EDIT: as of now, cuDNN only supports certain operation fusion pattern, and this is not one of those… am I correct?

Hi @frjnn this basically means this engine (together with the knobs you are using) is not able to support this problem that you passed in.
Specifically with the problem/engine you passed in, if you change the problem size to have C and K dimension being multiple of 4 for FP32 (and make sure they are in NHWC layout) it should be supported. This is because the kernel currently is expecting to be able to do wide vectorized loads of multiple elements at a time. We are working on a relaxation of this limitation targeting a future release in a month or two.

let x = TensorBuilder::default()
    .set_id(0)
    .set_data_type::<f32>()
    .set_dimensions(&[1, 4, 1, 1])
    .set_strides(&[4, 1, 4, 4])
    .build()
    .unwrap();
let y = TensorBuilder::default()
    .set_id(1)
    .set_data_type::<f32>()
    .set_dimensions(&[1, 4, 1, 1])
    .set_strides(&[4, 1, 4, 4])
    .build()
    .unwrap();
let z = TensorBuilder::default()
    .set_id(2)
    .set_data_type::<f32>()
    .set_dimensions(&[1, 4, 1, 1])
    .set_strides(&[4, 1, 4, 4)
    .build()
    .unwrap();

Hi, thank you for the response.
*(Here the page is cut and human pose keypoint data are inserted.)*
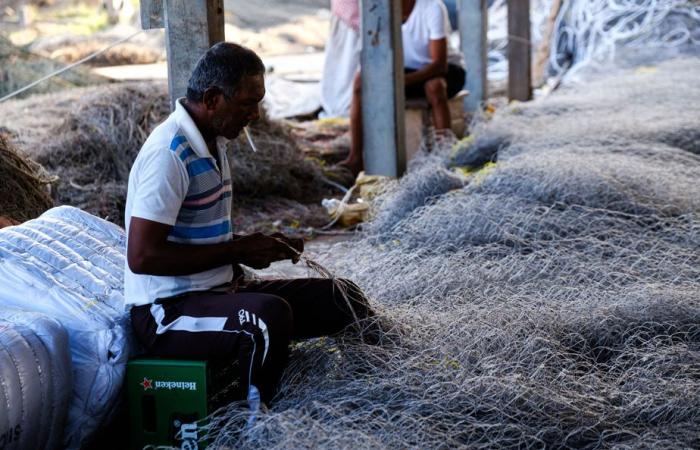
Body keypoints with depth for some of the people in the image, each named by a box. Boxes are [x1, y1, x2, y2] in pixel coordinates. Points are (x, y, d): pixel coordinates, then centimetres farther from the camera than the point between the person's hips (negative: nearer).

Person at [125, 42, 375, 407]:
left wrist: (258, 245, 4)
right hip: (167, 312, -9)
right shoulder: (169, 155, -18)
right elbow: (142, 256, -24)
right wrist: (237, 251, -18)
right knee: (270, 315, -37)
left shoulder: (209, 146, 13)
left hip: (218, 290, 10)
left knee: (344, 300, -1)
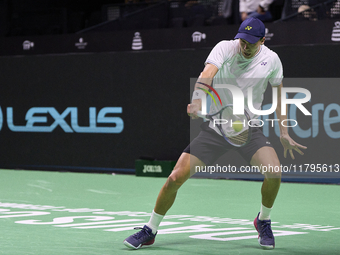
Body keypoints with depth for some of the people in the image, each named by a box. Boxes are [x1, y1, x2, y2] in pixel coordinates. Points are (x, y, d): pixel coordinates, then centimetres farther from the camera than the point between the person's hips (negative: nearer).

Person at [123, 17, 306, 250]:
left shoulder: (271, 60, -5)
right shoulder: (225, 48, -13)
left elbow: (278, 94, 11)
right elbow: (206, 76, -30)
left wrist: (284, 132, 7)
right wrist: (197, 102, -50)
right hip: (214, 128, -1)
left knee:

Could you elaborate a bit on this warning from the log I posted above?


W! CuDNN (v8302) function cudnnBackendFinalize() called:
w!     Info: Traceback contains 2 message(s)
w!         Error: CUDNN_STATUS_NOT_INITIALIZED; Reason: LinearPatternMatcher::matchPattern(userGraph, doOpBinding)
w!         Warning: CUDNN_STATUS_NOT_SUPPORTED; Reason: (userGraph->getAllNodes().size() != 4) && (userGraph->getAllNodes().size() != 8)
w! Time: 2022-02-23T11:42:54.480390 (0d+0h+0m+2s since start)
w! Process=2910375; Thread=2910376; GPU=NULL; Handle=NULL; StreamId=NULL.

Also, should I expect the backend API to eventually replace the legacy one or are they meant to interoperate? Thank you in advance.